Aus diesem Grund und wieder Unzufriedenheit bei mir auszulösen, verzichte ich auf eine Spätschicht bis 20 Uhr im Büro. Im Homeoffice bleibt mir die nervige Rückfahrt mit der Bahn erspart. Das kann man hier im Blog nachlesen, wie oft ich mich über die Bahn aufgeregt habe, gerade um 20.13 Uhr beim RE2, wie oft der Zug statt um 20.42 Uhr wie er sollte, erst um 20.55 Uhr in Essen angekommen ist. Jemand, der auf der A52 freie Bahn hat, denkt nicht an die Bahnfahrer.

Wer mir nicht glaubt, soll um 20 Uhr Feierabend machen, um dann mit dem RE2 um 20.13 Uhr ab Flughafenbahnhof nach Essen fahren, wenn wieder alles normal fahren wird. Der wird feststellen wie häufig er länger warten muss. Aber solange ich das hier nur erzähle und es niemand an eigenen Leibe erfahren hat, solange wird man mir auch nicht glauben.
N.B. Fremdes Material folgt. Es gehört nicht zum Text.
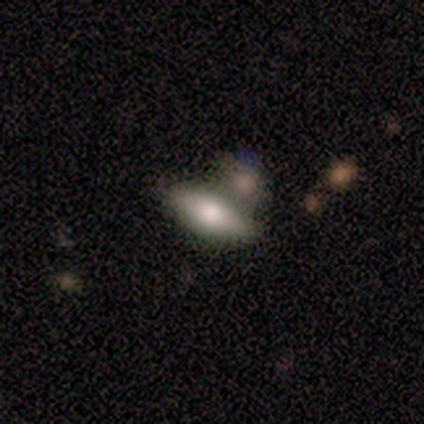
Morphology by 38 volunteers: type=smooth (82%); roundness=in between (77%); merging=merger (50%).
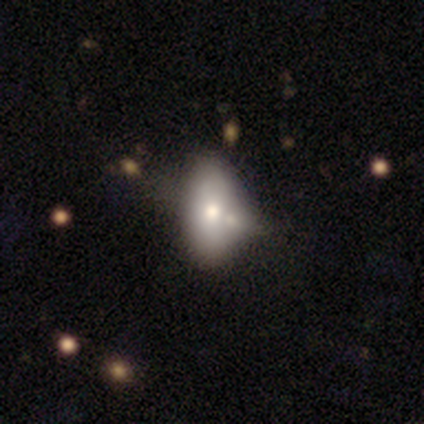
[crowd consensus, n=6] Smooth or featured: smooth — 67% (featured or disk — 33%)
How rounded: in between — 100%
Merging: minor disturbance — 50% (none — 33%)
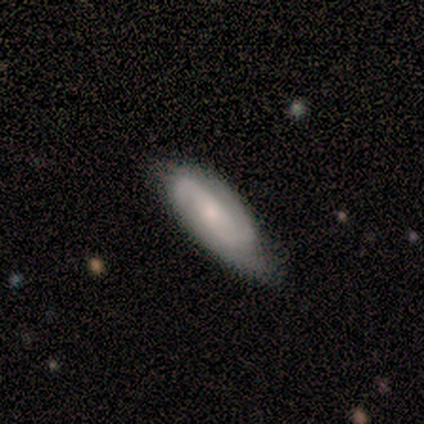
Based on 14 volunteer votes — Smooth or featured? 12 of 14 (86%) said featured or disk. Edge-on disk? 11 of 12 (92%) said no. Bar? 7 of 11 (64%) said no. Spiral arms? 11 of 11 (100%) said yes. Spiral winding? 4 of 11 (36%, tied with medium) said tight. Spiral arm count? 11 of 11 (100%) said 2. Bulge size? 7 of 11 (64%) said small. Merging? 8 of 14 (57%) said minor disturbance.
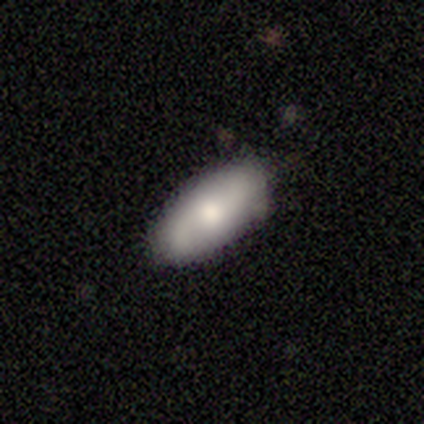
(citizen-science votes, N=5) Smooth or featured?
  - smooth: 80% *
  - featured or disk: 20%
  - star or artifact: 0%
How rounded?
  - in between: 100% *
  - round: 0%
  - cigar-shaped: 0%
Merging?
  - none: 80% *
  - minor disturbance: 20%
  - major disturbance: 0%
  - merger: 0%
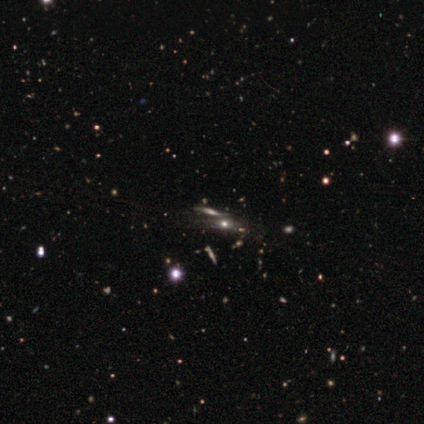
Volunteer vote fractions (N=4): Overall: featured or disk (50%; smooth 25%). Edge-on disk: yes (100%). Edge-on bulge: rounded (100%). Merging: none (67%; merger 33%).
Ich war im Dänischen Bettenlager hier in Stoppenberg. Dabei liegt das Geschäft gar nicht im Zentrum, sondern im Gewerbegebiet Ernestine an der Ernestinenstraße bzw. Langemarckstraße ziemlich versteckt.

Heute habe ich wieder meinen Fahrradanhänger herausgeholt. Ja, ich habe einen, seit etlichen Jahren. In den letzten Monaten brauchte ich ihn so gut wie gar nicht, aber heute musste ich ihn wieder heraus holen.

Da wollte mich doch tatsächlich ein Autofahrer noch kurz vor der Kreuzung überholen (Ecke Helfenbergweg / Honigmannstraße), ich habe den Motor schon leicht aufheulen gehört, aber er brach den Überholvorgang ab, weil er doch meine Länge unterschätzte.

Mit einem beladenen Anhänger muss man bei den Gängen immer einen niedrigen nehmen. Wenn man normal mit 3 fährt, dann schalte ich beim Anhänger auf 2 herunter. Das beansprucht die Kette dann nicht so sehr.